**TASK OBJECTIVE:**
Only lines with the string "background" should be returned from the data below.

**SUPPLIED RECORDS:**

......

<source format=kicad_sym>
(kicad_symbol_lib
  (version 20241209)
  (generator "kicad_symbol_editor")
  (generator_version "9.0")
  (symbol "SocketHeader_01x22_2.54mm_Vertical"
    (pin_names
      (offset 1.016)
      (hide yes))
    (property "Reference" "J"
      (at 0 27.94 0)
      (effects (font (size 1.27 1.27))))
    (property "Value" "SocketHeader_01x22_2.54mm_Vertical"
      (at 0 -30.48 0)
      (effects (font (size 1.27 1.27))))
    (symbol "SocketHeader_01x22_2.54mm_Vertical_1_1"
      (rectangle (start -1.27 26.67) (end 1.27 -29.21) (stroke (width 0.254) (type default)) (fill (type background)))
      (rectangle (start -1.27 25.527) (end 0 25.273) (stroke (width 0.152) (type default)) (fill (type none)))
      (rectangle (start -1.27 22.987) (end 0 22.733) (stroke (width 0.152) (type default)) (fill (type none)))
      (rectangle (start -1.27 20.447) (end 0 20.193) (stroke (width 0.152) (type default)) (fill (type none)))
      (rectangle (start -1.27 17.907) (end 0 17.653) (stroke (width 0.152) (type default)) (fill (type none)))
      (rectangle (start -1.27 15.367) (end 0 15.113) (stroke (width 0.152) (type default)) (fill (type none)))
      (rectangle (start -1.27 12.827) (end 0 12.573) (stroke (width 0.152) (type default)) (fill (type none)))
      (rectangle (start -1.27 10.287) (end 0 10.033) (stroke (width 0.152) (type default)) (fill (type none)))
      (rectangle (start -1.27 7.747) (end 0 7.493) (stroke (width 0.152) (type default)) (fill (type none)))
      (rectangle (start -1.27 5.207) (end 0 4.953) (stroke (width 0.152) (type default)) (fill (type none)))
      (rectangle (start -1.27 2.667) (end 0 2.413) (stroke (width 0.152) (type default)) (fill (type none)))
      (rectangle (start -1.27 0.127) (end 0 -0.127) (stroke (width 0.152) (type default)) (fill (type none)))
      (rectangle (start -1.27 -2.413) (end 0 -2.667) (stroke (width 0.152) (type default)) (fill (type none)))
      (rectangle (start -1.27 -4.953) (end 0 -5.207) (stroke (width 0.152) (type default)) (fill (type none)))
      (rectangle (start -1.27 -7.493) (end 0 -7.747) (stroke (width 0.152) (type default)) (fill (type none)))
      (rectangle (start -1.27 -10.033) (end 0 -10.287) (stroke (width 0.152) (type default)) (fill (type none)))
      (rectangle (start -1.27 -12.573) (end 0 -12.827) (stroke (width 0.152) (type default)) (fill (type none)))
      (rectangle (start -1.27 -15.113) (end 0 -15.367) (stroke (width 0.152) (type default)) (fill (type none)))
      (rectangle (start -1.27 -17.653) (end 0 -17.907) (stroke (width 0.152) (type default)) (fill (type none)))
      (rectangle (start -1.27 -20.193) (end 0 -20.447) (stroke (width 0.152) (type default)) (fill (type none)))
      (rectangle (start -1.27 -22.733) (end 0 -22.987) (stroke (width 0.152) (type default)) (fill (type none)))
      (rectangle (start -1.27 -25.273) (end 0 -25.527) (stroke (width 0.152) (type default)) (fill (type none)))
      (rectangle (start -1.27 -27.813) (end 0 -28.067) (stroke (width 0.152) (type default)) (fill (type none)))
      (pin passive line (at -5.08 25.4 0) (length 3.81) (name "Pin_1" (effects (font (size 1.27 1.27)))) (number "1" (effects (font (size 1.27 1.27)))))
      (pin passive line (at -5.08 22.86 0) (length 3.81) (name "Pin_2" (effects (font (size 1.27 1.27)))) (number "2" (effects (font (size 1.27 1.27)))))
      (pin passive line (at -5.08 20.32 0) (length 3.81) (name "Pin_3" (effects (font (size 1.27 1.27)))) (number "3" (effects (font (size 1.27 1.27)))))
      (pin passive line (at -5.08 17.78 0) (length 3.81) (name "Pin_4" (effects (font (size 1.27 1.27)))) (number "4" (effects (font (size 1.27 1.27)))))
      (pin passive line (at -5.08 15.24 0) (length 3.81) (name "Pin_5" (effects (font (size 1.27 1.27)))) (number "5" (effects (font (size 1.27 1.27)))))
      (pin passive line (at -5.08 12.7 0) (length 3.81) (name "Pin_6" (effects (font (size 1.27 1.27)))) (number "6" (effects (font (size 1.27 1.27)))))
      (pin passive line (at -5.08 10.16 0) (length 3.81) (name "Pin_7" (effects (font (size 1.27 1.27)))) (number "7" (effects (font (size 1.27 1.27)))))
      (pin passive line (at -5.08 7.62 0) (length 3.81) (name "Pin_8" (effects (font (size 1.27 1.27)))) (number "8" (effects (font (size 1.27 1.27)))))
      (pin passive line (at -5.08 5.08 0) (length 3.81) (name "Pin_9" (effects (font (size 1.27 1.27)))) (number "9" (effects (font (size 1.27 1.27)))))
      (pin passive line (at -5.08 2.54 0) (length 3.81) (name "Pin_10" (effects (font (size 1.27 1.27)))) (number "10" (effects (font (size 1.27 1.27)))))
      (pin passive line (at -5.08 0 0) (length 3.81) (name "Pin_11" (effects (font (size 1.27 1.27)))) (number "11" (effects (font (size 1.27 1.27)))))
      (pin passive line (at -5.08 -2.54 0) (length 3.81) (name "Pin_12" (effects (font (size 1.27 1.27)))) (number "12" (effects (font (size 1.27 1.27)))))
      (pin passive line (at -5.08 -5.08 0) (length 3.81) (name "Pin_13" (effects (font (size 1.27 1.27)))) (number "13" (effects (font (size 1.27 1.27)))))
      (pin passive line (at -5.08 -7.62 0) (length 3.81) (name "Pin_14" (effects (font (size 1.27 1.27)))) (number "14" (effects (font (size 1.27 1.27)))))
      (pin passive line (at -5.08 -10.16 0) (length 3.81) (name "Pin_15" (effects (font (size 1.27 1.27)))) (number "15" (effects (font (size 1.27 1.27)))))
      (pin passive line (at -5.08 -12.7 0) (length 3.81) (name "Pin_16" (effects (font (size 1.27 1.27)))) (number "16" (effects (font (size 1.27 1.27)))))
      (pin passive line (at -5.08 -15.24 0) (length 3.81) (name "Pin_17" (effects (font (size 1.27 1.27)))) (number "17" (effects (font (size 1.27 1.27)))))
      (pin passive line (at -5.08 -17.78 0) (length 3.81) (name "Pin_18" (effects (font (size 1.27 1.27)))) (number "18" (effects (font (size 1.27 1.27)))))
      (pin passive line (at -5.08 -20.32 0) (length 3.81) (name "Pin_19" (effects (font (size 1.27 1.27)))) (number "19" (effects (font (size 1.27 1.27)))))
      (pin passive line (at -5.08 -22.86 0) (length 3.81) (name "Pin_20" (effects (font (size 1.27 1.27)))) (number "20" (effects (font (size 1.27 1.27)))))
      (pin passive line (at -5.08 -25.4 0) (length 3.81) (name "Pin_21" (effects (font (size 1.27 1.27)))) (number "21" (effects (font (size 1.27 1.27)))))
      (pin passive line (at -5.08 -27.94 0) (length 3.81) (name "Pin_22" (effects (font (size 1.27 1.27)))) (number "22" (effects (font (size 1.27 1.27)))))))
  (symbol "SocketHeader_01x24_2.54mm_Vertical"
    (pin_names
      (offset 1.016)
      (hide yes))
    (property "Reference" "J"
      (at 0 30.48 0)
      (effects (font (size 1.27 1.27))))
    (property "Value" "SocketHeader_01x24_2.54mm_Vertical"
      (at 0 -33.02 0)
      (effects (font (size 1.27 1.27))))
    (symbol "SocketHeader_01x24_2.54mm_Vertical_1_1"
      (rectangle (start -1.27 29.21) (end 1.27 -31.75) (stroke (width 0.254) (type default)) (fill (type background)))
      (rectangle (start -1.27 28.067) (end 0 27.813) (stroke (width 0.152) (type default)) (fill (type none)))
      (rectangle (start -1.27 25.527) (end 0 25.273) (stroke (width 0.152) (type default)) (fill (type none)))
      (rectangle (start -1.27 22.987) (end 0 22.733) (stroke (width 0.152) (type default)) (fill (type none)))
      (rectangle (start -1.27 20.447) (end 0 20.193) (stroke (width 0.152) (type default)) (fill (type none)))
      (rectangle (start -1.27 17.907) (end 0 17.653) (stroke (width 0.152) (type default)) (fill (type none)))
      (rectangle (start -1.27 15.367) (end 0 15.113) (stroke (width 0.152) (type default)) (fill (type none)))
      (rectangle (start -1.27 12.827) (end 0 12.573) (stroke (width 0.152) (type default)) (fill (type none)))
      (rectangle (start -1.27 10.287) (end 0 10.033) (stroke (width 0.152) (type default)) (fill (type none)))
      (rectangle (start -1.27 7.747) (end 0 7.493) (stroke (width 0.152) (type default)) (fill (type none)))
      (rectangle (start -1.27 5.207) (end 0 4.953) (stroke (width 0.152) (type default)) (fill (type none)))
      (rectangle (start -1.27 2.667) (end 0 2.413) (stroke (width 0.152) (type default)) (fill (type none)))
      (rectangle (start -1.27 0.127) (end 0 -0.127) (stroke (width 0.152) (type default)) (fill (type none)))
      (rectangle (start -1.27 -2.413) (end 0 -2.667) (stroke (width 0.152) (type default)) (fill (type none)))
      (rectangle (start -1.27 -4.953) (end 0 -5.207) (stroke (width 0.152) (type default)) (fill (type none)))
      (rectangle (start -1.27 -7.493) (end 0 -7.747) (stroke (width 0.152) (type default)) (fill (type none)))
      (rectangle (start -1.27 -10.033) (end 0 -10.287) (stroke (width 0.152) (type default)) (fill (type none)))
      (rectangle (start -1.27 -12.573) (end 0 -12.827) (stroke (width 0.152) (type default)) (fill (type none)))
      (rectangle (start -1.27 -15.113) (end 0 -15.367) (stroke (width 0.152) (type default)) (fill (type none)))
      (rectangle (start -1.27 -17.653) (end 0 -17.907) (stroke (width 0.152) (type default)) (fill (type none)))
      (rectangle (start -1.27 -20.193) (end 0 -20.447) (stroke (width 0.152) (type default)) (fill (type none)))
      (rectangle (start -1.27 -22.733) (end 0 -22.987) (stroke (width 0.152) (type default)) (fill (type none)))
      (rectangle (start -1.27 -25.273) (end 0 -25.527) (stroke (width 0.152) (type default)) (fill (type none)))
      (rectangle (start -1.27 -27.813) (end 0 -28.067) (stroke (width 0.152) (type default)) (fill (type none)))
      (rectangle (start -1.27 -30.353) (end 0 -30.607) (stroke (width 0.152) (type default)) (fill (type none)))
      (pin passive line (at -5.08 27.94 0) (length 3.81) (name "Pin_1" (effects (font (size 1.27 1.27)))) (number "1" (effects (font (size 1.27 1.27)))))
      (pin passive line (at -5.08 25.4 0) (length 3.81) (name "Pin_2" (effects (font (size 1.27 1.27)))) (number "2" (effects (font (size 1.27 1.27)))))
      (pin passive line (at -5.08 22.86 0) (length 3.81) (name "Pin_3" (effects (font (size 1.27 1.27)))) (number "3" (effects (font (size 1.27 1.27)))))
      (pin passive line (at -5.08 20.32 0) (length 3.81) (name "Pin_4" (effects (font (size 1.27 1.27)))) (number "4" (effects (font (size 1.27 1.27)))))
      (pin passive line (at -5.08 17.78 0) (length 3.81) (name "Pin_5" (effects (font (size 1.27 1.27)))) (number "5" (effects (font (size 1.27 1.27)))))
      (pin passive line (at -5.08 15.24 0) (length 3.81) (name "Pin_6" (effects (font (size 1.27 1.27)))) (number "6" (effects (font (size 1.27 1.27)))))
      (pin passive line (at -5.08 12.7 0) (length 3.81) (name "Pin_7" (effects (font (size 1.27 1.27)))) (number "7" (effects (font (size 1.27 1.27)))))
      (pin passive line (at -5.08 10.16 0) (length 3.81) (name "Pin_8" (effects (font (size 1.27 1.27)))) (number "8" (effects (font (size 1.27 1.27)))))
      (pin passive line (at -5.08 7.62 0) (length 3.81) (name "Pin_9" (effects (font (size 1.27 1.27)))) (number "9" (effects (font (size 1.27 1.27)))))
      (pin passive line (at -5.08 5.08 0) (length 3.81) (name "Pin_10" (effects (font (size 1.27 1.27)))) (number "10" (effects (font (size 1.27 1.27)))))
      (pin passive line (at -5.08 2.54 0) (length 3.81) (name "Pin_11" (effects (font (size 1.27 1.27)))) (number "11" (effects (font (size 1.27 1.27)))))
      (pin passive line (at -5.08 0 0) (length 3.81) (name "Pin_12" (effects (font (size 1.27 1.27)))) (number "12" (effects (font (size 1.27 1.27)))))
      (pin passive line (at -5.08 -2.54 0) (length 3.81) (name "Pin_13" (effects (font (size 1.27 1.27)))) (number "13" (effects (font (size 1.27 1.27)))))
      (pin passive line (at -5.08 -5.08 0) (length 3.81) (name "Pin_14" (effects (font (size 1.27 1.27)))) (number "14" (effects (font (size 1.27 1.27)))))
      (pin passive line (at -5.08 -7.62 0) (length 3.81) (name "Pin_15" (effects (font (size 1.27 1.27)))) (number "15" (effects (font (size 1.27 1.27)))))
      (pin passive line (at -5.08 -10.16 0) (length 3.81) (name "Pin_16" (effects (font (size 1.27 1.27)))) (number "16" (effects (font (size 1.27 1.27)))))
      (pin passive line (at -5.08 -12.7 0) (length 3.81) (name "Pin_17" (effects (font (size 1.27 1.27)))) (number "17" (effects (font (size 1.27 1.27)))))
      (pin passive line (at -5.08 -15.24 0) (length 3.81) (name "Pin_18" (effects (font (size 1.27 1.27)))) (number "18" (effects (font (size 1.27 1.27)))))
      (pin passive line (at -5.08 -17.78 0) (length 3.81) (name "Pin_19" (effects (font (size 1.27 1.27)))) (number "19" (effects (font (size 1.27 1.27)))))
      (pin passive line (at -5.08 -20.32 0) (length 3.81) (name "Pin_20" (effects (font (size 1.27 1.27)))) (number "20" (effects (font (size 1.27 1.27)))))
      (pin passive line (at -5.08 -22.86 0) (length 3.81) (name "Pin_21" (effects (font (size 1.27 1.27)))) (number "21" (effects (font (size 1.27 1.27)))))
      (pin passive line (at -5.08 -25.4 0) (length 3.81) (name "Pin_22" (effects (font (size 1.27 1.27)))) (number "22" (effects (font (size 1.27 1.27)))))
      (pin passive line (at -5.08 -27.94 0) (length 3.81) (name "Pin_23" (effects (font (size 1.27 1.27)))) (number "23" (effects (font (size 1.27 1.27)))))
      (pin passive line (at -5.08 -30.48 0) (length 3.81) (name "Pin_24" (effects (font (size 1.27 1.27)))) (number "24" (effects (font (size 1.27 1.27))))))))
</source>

......

**TASK OUTPUT:**
      (rectangle (start -1.27 26.67) (end 1.27 -29.21) (stroke (width 0.254) (type default)) (fill (type background)))
      (rectangle (start -1.27 29.21) (end 1.27 -31.75) (stroke (width 0.254) (type default)) (fill (type background)))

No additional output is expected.